Guns in Places of Worship? The Debate Continues

In the wake of multiple tragic shootings, the debate continues whether religious organizations should permit members to carry firearms when worshiping.  In late January 2019, the Florida House of Representatives passed a bill that would pave the way for religious organizations to permit concealed weapons in places of worship.  House Bill 403 proposes amending Florida statutes concerning carrying concealed weapons to provide:

“Notwithstanding any other law, for the purposes of safety, security, personal protection, or other lawful purposes, a church, a synagogue, or any other religious institution may authorize a person licensed under this section to carry a firearm on property owned, rented, leased, borrowed, or lawfully used by the church, synagogue, or religious institution.”

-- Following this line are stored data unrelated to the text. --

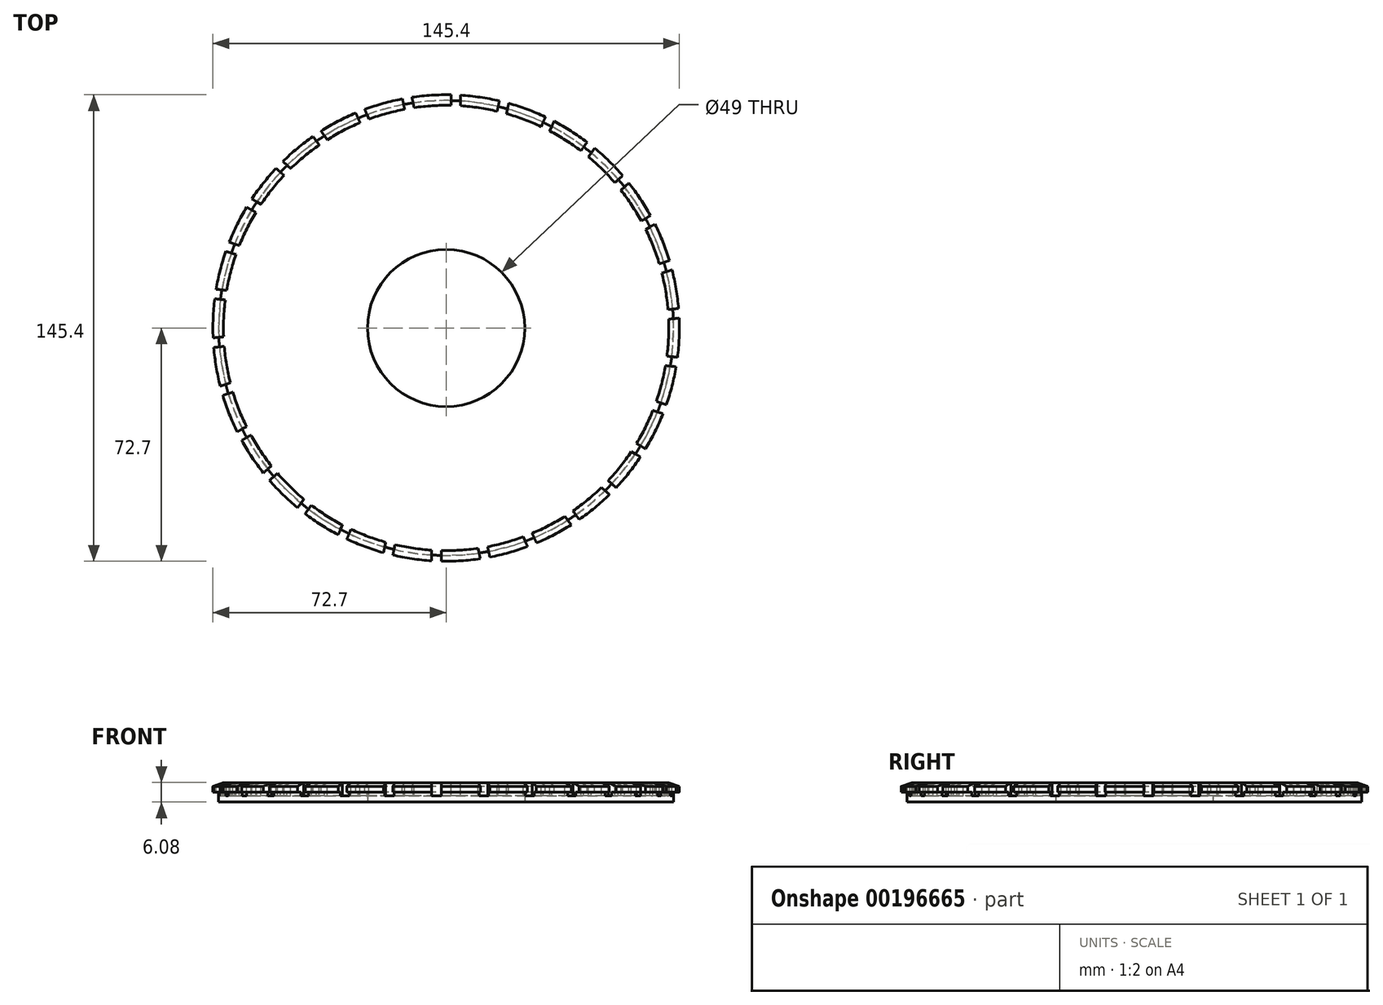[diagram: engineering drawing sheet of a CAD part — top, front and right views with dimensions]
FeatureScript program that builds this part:
annotation { "Feature Type Name" : "Feature", "Feature Type Description" : "" }
export const myFeature = defineFeature(function(context is Context, id is Id, definition is map)
    precondition{}
    {
        {
            var Q0;
            Q0=qCreatedBy(makeId("Right.planeOp"),FACE);
            var sketch = newSketch(context, id + "F0", { "sketchPlane" : qUnion([Q0])});
            skLineSegment(sketch, "E0", {"start": v(0, 85.68) * mm, "end": v(0, -86.46) * mm, "construction": true});
            skLineSegment(sketch, "E1.bottom", {"start": v(0, 0) * mm, "end": v(70.9, 0) * mm});
            skLineSegment(sketch, "E1.top", {"start": v(0, 2) * mm, "end": v(69.4, 2) * mm});
            skLineSegment(sketch, "E1.left", {"start": v(0, 0) * mm, "end": v(0, 2) * mm});
            skLineSegment(sketch, "E1.right", {"start": v(70.9, 0) * mm, "end": v(70.9, 2) * mm});
            skLineSegment(sketch, "E2.bottom", {"start": v(70.9, 0) * mm, "end": v(69.4, 0) * mm});
            skLineSegment(sketch, "E2.left", {"start": v(70.9, 0) * mm, "end": v(70.9, 3.1) * mm});
            skLineSegment(sketch, "E3.top", {"start": v(70.9, 3.1) * mm, "end": v(72.7, 3.1) * mm});
            skLineSegment(sketch, "E4", {"start": v(72.7, 3.1) * mm, "end": v(72.7, 4.9) * mm});
            skLineSegment(sketch, "E5", {"start": v(72.7, 4.9) * mm, "end": v(69.4, 6.08) * mm});
            skLineSegment(sketch, "E6", {"start": v(69.4, 2) * mm, "end": v(69.4, 6.08) * mm});
            skSolve(sketch);
        }
        {
            var Q0;
            Q0 = qSketchRegion(id + "F0", true);
            var Q1;
            Q1=sQuery(id+"F0.wireOp",EDGE,"E0");
            revolve(context, id + "F1", {"entities" : qUnion([Q0]), "axis" : qUnion([Q1]), "revolveType" : RevolveType.FULL});
        }
        {
            var Q0;
            Q0=qCreatedBy(makeId("Top.planeOp"),FACE);
            var sketch = newSketch(context, id + "F2", { "sketchPlane" : qUnion([Q0])});
            skPoint(sketch, "E7", {"position": v(0, 0) * mm});
            skSolve(sketch);
        }
        {
            var Q0;
            Q0=sQuery(id+"F2.wireOp",VERTEX,"E7");
            var Q1;
            Q1=makeQuery(id+"F1.opRevolve","SWEPT_BODY",BODY,{"disambiguationData":[OSD([sQuery(id+"F0.wireOp",EDGE,"E1.bottom"),sQuery(id+"F0.wireOp",EDGE,"E1.top"),sQuery(id+"F0.wireOp",EDGE,"E1.left"),sQuery(id+"F0.wireOp",EDGE,"E2.bottom"),sQuery(id+"F0.wireOp",EDGE,"E2.top"),sQuery(id+"F0.wireOp",EDGE,"E2.left"),sQuery(id+"F0.wireOp",EDGE,"E2.right"),sQuery(id+"F0.wireOp",EDGE,"E3.top"),sQuery(id+"F0.wireOp",EDGE,"KGbcwsE4-q3BG-QgxK-r2mv-6eEFrDaZc8Cp"),sQuery(id+"F0.wireOp",EDGE,"3cbed7ed-6242-46d1-abfa-7344cad13317.trimOffspring")])]});
            hole(context, id + "F3", {"style" : HoleStyle.SIMPLE, "endStyle" : HoleEndStyle.BLIND, "oppositeDirection" : true, "holeDiameter" : 49 * mm, "holeDepth" : 100 * mm, "startFromSketch" : true, "locations" : qUnion([Q0]), "scope" : qUnion([Q1])});
        }
        {
            var Q0;
            Q0=makeQuery(id+"F1.opRevolve","SWEPT_FACE",FACE,{"disambiguationData":[OSD([sQuery(id+"F0.wireOp",EDGE,"E1.top")])]});
            var sketch = newSketch(context, id + "F4", { "sketchPlane" : qUnion([Q0])});
            skLineSegment(sketch, "E8.bottom", {"start": v(-4.53, -77.52) * mm, "end": v(-1.53, -77.52) * mm});
            skLineSegment(sketch, "E8.top", {"start": v(-4.53, -61.97) * mm, "end": v(-1.53, -61.97) * mm});
            skLineSegment(sketch, "E8.left", {"start": v(-4.53, -77.52) * mm, "end": v(-4.53, -61.97) * mm});
            skLineSegment(sketch, "E8.right", {"start": v(-1.53, -77.52) * mm, "end": v(-1.53, -61.97) * mm});
            skLineSegment(sketch, "E9.1.0", {"start": v(11.7, -76.77) * mm, "end": v(8.46, -61.56) * mm});
            skLineSegment(sketch, "E9.1.1", {"start": v(14.63, -76.15) * mm, "end": v(11.4, -60.94) * mm});
            skLineSegment(sketch, "E9.1.2", {"start": v(11.7, -76.77) * mm, "end": v(14.63, -76.15) * mm});
            skLineSegment(sketch, "E9.1.3", {"start": v(8.46, -61.56) * mm, "end": v(11.4, -60.94) * mm});
            skLineSegment(sketch, "E9.2.0", {"start": v(27.4, -72.66) * mm, "end": v(21.07, -58.46) * mm});
            skLineSegment(sketch, "E9.2.1", {"start": v(30.14, -71.44) * mm, "end": v(23.81, -57.24) * mm});
            skLineSegment(sketch, "E9.2.2", {"start": v(27.4, -72.66) * mm, "end": v(30.14, -71.44) * mm});
            skLineSegment(sketch, "E9.2.3", {"start": v(21.07, -58.46) * mm, "end": v(23.81, -57.24) * mm});
            skLineSegment(sketch, "E9.3.0", {"start": v(41.9, -65.38) * mm, "end": v(32.77, -52.8) * mm});
            skLineSegment(sketch, "E9.3.1", {"start": v(44.33, -63.62) * mm, "end": v(35.2, -51.03) * mm});
            skLineSegment(sketch, "E9.3.2", {"start": v(41.9, -65.38) * mm, "end": v(44.33, -63.62) * mm});
            skLineSegment(sketch, "E9.3.3", {"start": v(32.77, -52.8) * mm, "end": v(35.2, -51.03) * mm});
            skLineSegment(sketch, "E9.4.0", {"start": v(54.58, -55.24) * mm, "end": v(43.03, -44.83) * mm});
            skLineSegment(sketch, "E9.4.1", {"start": v(56.6, -53) * mm, "end": v(45.03, -42.6) * mm});
            skLineSegment(sketch, "E9.4.2", {"start": v(54.58, -55.24) * mm, "end": v(56.6, -53) * mm});
            skLineSegment(sketch, "E9.4.3", {"start": v(43.03, -44.83) * mm, "end": v(45.03, -42.6) * mm});
            skLineSegment(sketch, "E9.5.0", {"start": v(64.87, -42.68) * mm, "end": v(51.4, -34.9) * mm});
            skLineSegment(sketch, "E9.5.1", {"start": v(66.37, -40.08) * mm, "end": v(52.9, -32.3) * mm});
            skLineSegment(sketch, "E9.5.2", {"start": v(64.87, -42.68) * mm, "end": v(66.37, -40.08) * mm});
            skLineSegment(sketch, "E9.5.3", {"start": v(51.4, -34.9) * mm, "end": v(52.9, -32.3) * mm});
            skLineSegment(sketch, "E9.6.0", {"start": v(72.33, -28.26) * mm, "end": v(57.54, -23.46) * mm});
            skLineSegment(sketch, "E9.6.1", {"start": v(73.26, -25.4) * mm, "end": v(58.47, -20.6) * mm});
            skLineSegment(sketch, "E9.6.2", {"start": v(72.33, -28.26) * mm, "end": v(73.26, -25.4) * mm});
            skLineSegment(sketch, "E9.6.3", {"start": v(57.54, -23.46) * mm, "end": v(58.47, -20.6) * mm});
            skLineSegment(sketch, "E9.7.0", {"start": v(76.63, -12.6) * mm, "end": v(61.16, -10.98) * mm});
            skLineSegment(sketch, "E9.7.1", {"start": v(76.94, -9.62) * mm, "end": v(61.47, -8) * mm});
            skLineSegment(sketch, "E9.7.2", {"start": v(76.63, -12.6) * mm, "end": v(76.94, -9.62) * mm});
            skLineSegment(sketch, "E9.7.3", {"start": v(61.16, -10.98) * mm, "end": v(61.47, -8) * mm});
            skLineSegment(sketch, "E9.8.0", {"start": v(77.57, 3.6) * mm, "end": v(62.1, 1.98) * mm});
            skLineSegment(sketch, "E9.8.1", {"start": v(77.26, 6.59) * mm, "end": v(61.8, 4.96) * mm});
            skLineSegment(sketch, "E9.8.2", {"start": v(77.57, 3.6) * mm, "end": v(77.26, 6.59) * mm});
            skLineSegment(sketch, "E9.8.3", {"start": v(62.1, 1.98) * mm, "end": v(61.8, 4.96) * mm});
            skLineSegment(sketch, "E9.9.0", {"start": v(75.13, 19.65) * mm, "end": v(60.34, 14.85) * mm});
            skLineSegment(sketch, "E9.9.1", {"start": v(74.2, 22.5) * mm, "end": v(59.41, 17.7) * mm});
            skLineSegment(sketch, "E9.9.2", {"start": v(75.13, 19.65) * mm, "end": v(74.2, 22.5) * mm});
            skLineSegment(sketch, "E9.9.3", {"start": v(60.34, 14.85) * mm, "end": v(59.41, 17.7) * mm});
            skLineSegment(sketch, "E9.10.0", {"start": v(69.4, 34.84) * mm, "end": v(55.93, 27.07) * mm});
            skLineSegment(sketch, "E9.10.1", {"start": v(67.9, 37.44) * mm, "end": v(54.43, 29.66) * mm});
            skLineSegment(sketch, "E9.10.2", {"start": v(69.4, 34.84) * mm, "end": v(67.9, 37.44) * mm});
            skLineSegment(sketch, "E9.10.3", {"start": v(55.93, 27.07) * mm, "end": v(54.43, 29.66) * mm});
            skLineSegment(sketch, "E9.11.0", {"start": v(60.64, 48.51) * mm, "end": v(49.08, 38.1) * mm});
            skLineSegment(sketch, "E9.11.1", {"start": v(58.63, 50.74) * mm, "end": v(47.08, 40.33) * mm});
            skLineSegment(sketch, "E9.11.2", {"start": v(60.64, 48.51) * mm, "end": v(58.63, 50.74) * mm});
            skLineSegment(sketch, "E9.11.3", {"start": v(49.08, 38.1) * mm, "end": v(47.08, 40.33) * mm});
            skLineSegment(sketch, "E9.12.0", {"start": v(49.23, 60.06) * mm, "end": v(40.09, 47.48) * mm});
            skLineSegment(sketch, "E9.12.1", {"start": v(46.8, 61.82) * mm, "end": v(37.66, 49.24) * mm});
            skLineSegment(sketch, "E9.12.2", {"start": v(49.23, 60.06) * mm, "end": v(46.8, 61.82) * mm});
            skLineSegment(sketch, "E9.12.3", {"start": v(40.09, 47.48) * mm, "end": v(37.66, 49.24) * mm});
            skLineSegment(sketch, "E9.13.0", {"start": v(35.67, 68.98) * mm, "end": v(29.34, 54.77) * mm});
            skLineSegment(sketch, "E9.13.1", {"start": v(32.93, 70.2) * mm, "end": v(26.6, 56) * mm});
            skLineSegment(sketch, "E9.13.2", {"start": v(35.67, 68.98) * mm, "end": v(32.93, 70.2) * mm});
            skLineSegment(sketch, "E9.13.3", {"start": v(29.34, 54.77) * mm, "end": v(26.6, 56) * mm});
            skLineSegment(sketch, "E9.14.0", {"start": v(20.55, 74.89) * mm, "end": v(17.31, 59.68) * mm});
            skLineSegment(sketch, "E9.14.1", {"start": v(17.61, 75.51) * mm, "end": v(14.38, 60.3) * mm});
            skLineSegment(sketch, "E9.14.2", {"start": v(20.55, 74.89) * mm, "end": v(17.61, 75.51) * mm});
            skLineSegment(sketch, "E9.14.3", {"start": v(17.31, 59.68) * mm, "end": v(14.38, 60.3) * mm});
            skLineSegment(sketch, "E9.15.0", {"start": v(4.53, 77.52) * mm, "end": v(4.53, 61.97) * mm});
            skLineSegment(sketch, "E9.15.1", {"start": v(1.53, 77.52) * mm, "end": v(1.53, 61.97) * mm});
            skLineSegment(sketch, "E9.15.2", {"start": v(4.53, 77.52) * mm, "end": v(1.53, 77.52) * mm});
            skLineSegment(sketch, "E9.15.3", {"start": v(4.53, 61.97) * mm, "end": v(1.53, 61.97) * mm});
            skLineSegment(sketch, "E9.16.0", {"start": v(-11.7, 76.77) * mm, "end": v(-8.46, 61.56) * mm});
            skLineSegment(sketch, "E9.16.1", {"start": v(-14.63, 76.15) * mm, "end": v(-11.4, 60.94) * mm});
            skLineSegment(sketch, "E9.16.2", {"start": v(-11.7, 76.77) * mm, "end": v(-14.63, 76.15) * mm});
            skLineSegment(sketch, "E9.16.3", {"start": v(-8.46, 61.56) * mm, "end": v(-11.4, 60.94) * mm});
            skLineSegment(sketch, "E9.17.0", {"start": v(-27.4, 72.66) * mm, "end": v(-21.07, 58.46) * mm});
            skLineSegment(sketch, "E9.17.1", {"start": v(-30.14, 71.44) * mm, "end": v(-23.81, 57.24) * mm});
            skLineSegment(sketch, "E9.17.2", {"start": v(-27.4, 72.66) * mm, "end": v(-30.14, 71.44) * mm});
            skLineSegment(sketch, "E9.17.3", {"start": v(-21.07, 58.46) * mm, "end": v(-23.81, 57.24) * mm});
            skLineSegment(sketch, "E9.18.0", {"start": v(-41.9, 65.38) * mm, "end": v(-32.77, 52.8) * mm});
            skLineSegment(sketch, "E9.18.1", {"start": v(-44.33, 63.62) * mm, "end": v(-35.2, 51.03) * mm});
            skLineSegment(sketch, "E9.18.2", {"start": v(-41.9, 65.38) * mm, "end": v(-44.33, 63.62) * mm});
            skLineSegment(sketch, "E9.18.3", {"start": v(-32.77, 52.8) * mm, "end": v(-35.2, 51.03) * mm});
            skLineSegment(sketch, "E9.19.0", {"start": v(-54.58, 55.24) * mm, "end": v(-43.03, 44.83) * mm});
            skLineSegment(sketch, "E9.19.1", {"start": v(-56.6, 53) * mm, "end": v(-45.03, 42.6) * mm});
            skLineSegment(sketch, "E9.19.2", {"start": v(-54.58, 55.24) * mm, "end": v(-56.6, 53) * mm});
            skLineSegment(sketch, "E9.19.3", {"start": v(-43.03, 44.83) * mm, "end": v(-45.03, 42.6) * mm});
            skLineSegment(sketch, "E9.20.0", {"start": v(-64.87, 42.68) * mm, "end": v(-51.4, 34.9) * mm});
            skLineSegment(sketch, "E9.20.1", {"start": v(-66.37, 40.08) * mm, "end": v(-52.9, 32.3) * mm});
            skLineSegment(sketch, "E9.20.2", {"start": v(-64.87, 42.68) * mm, "end": v(-66.37, 40.08) * mm});
            skLineSegment(sketch, "E9.20.3", {"start": v(-51.4, 34.9) * mm, "end": v(-52.9, 32.3) * mm});
            skLineSegment(sketch, "E9.21.0", {"start": v(-72.33, 28.26) * mm, "end": v(-57.54, 23.46) * mm});
            skLineSegment(sketch, "E9.21.1", {"start": v(-73.26, 25.4) * mm, "end": v(-58.47, 20.6) * mm});
            skLineSegment(sketch, "E9.21.2", {"start": v(-72.33, 28.26) * mm, "end": v(-73.26, 25.4) * mm});
            skLineSegment(sketch, "E9.21.3", {"start": v(-57.54, 23.46) * mm, "end": v(-58.47, 20.6) * mm});
            skLineSegment(sketch, "E9.22.0", {"start": v(-76.63, 12.6) * mm, "end": v(-61.16, 10.98) * mm});
            skLineSegment(sketch, "E9.22.1", {"start": v(-76.94, 9.62) * mm, "end": v(-61.47, 8) * mm});
            skLineSegment(sketch, "E9.22.2", {"start": v(-76.63, 12.6) * mm, "end": v(-76.94, 9.62) * mm});
            skLineSegment(sketch, "E9.22.3", {"start": v(-61.16, 10.98) * mm, "end": v(-61.47, 8) * mm});
            skLineSegment(sketch, "E9.23.0", {"start": v(-77.57, -3.6) * mm, "end": v(-62.1, -1.98) * mm});
            skLineSegment(sketch, "E9.23.1", {"start": v(-77.26, -6.59) * mm, "end": v(-61.8, -4.96) * mm});
            skLineSegment(sketch, "E9.23.2", {"start": v(-77.57, -3.6) * mm, "end": v(-77.26, -6.59) * mm});
            skLineSegment(sketch, "E9.23.3", {"start": v(-62.1, -1.98) * mm, "end": v(-61.8, -4.96) * mm});
            skLineSegment(sketch, "E9.24.0", {"start": v(-75.13, -19.65) * mm, "end": v(-60.34, -14.85) * mm});
            skLineSegment(sketch, "E9.24.1", {"start": v(-74.2, -22.5) * mm, "end": v(-59.41, -17.7) * mm});
            skLineSegment(sketch, "E9.24.2", {"start": v(-75.13, -19.65) * mm, "end": v(-74.2, -22.5) * mm});
            skLineSegment(sketch, "E9.24.3", {"start": v(-60.34, -14.85) * mm, "end": v(-59.41, -17.7) * mm});
            skLineSegment(sketch, "E9.25.0", {"start": v(-69.4, -34.84) * mm, "end": v(-55.93, -27.07) * mm});
            skLineSegment(sketch, "E9.25.1", {"start": v(-67.9, -37.44) * mm, "end": v(-54.43, -29.66) * mm});
            skLineSegment(sketch, "E9.25.2", {"start": v(-69.4, -34.84) * mm, "end": v(-67.9, -37.44) * mm});
            skLineSegment(sketch, "E9.25.3", {"start": v(-55.93, -27.07) * mm, "end": v(-54.43, -29.66) * mm});
            skLineSegment(sketch, "E9.26.0", {"start": v(-60.64, -48.51) * mm, "end": v(-49.08, -38.1) * mm});
            skLineSegment(sketch, "E9.26.1", {"start": v(-58.63, -50.74) * mm, "end": v(-47.08, -40.33) * mm});
            skLineSegment(sketch, "E9.26.2", {"start": v(-60.64, -48.51) * mm, "end": v(-58.63, -50.74) * mm});
            skLineSegment(sketch, "E9.26.3", {"start": v(-49.08, -38.1) * mm, "end": v(-47.08, -40.33) * mm});
            skLineSegment(sketch, "E9.27.0", {"start": v(-49.23, -60.06) * mm, "end": v(-40.09, -47.48) * mm});
            skLineSegment(sketch, "E9.27.1", {"start": v(-46.8, -61.82) * mm, "end": v(-37.66, -49.24) * mm});
            skLineSegment(sketch, "E9.27.2", {"start": v(-49.23, -60.06) * mm, "end": v(-46.8, -61.82) * mm});
            skLineSegment(sketch, "E9.27.3", {"start": v(-40.09, -47.48) * mm, "end": v(-37.66, -49.24) * mm});
            skLineSegment(sketch, "E9.28.0", {"start": v(-35.67, -68.98) * mm, "end": v(-29.34, -54.77) * mm});
            skLineSegment(sketch, "E9.28.1", {"start": v(-32.93, -70.2) * mm, "end": v(-26.6, -56) * mm});
            skLineSegment(sketch, "E9.28.2", {"start": v(-35.67, -68.98) * mm, "end": v(-32.93, -70.2) * mm});
            skLineSegment(sketch, "E9.28.3", {"start": v(-29.34, -54.77) * mm, "end": v(-26.6, -56) * mm});
            skLineSegment(sketch, "E9.29.0", {"start": v(-20.55, -74.89) * mm, "end": v(-17.31, -59.68) * mm});
            skLineSegment(sketch, "E9.29.1", {"start": v(-17.61, -75.51) * mm, "end": v(-14.38, -60.3) * mm});
            skLineSegment(sketch, "E9.29.2", {"start": v(-20.55, -74.89) * mm, "end": v(-17.61, -75.51) * mm});
            skLineSegment(sketch, "E9.29.3", {"start": v(-17.31, -59.68) * mm, "end": v(-14.38, -60.3) * mm});
            skPoint(sketch, "E9.center", {"position": v(0, 0) * mm});
            skSolve(sketch);
        }
        {
            var Q0;
            Q0 = qSketchRegion(id + "F4", true);
            extrude(context, id + "F5", {"entities" : qUnion([Q0]), "operationType" : NewBodyOperationType.REMOVE, "depth" : 25 * mm});
        }
    });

The Bill evidences a continued concern of how best to protect members of religious organizations from random acts of violence.  However, the debate is not simply one of whether it is lawful to arm members.  Religious tenants, concerns over creating unnecessary civil liabilities for religious organizations, and the most basic question of whether having armed members attend worship makes the general membership safer, are all factored into the continued discussion whether to arm, or not arm, members.

From the single perspective of what are the civil ramifications of permitting members to carry firearms during worship, the risk to religious organizations of creating civil liabilities is real.  If a religious organization permitted members to carry concealed weapons,  in the event of an active shooter incident, members injured or killed could bring an action against the religious organization challenging how the member who was carrying a firearm reacted to the active shooter incident.

How can this be? The religious organization was trying to protect members by allowing weapons during worship.  The answer lies in the argument that once the religious organization decided to permit weapons during worship, the religious organization assumed a duty of care to the membership to ensure those members carrying a firearm could properly and effectively defend and protect the membership.  In other words, the religious organization created a duty of care that did not previously exist: the duty to ensure members carrying firearms into a place of worship will properly respond in an active shooter scenario.

This is just one example of how, from a civil liability perspective, there can be unintended consequences for a religious organization permitting members to carry firearms. Therefore, religious organizations considering permitting firearms during worship should consult legal counsel to determine how best to create policies and procedures so as to minimize potential civil liabilities.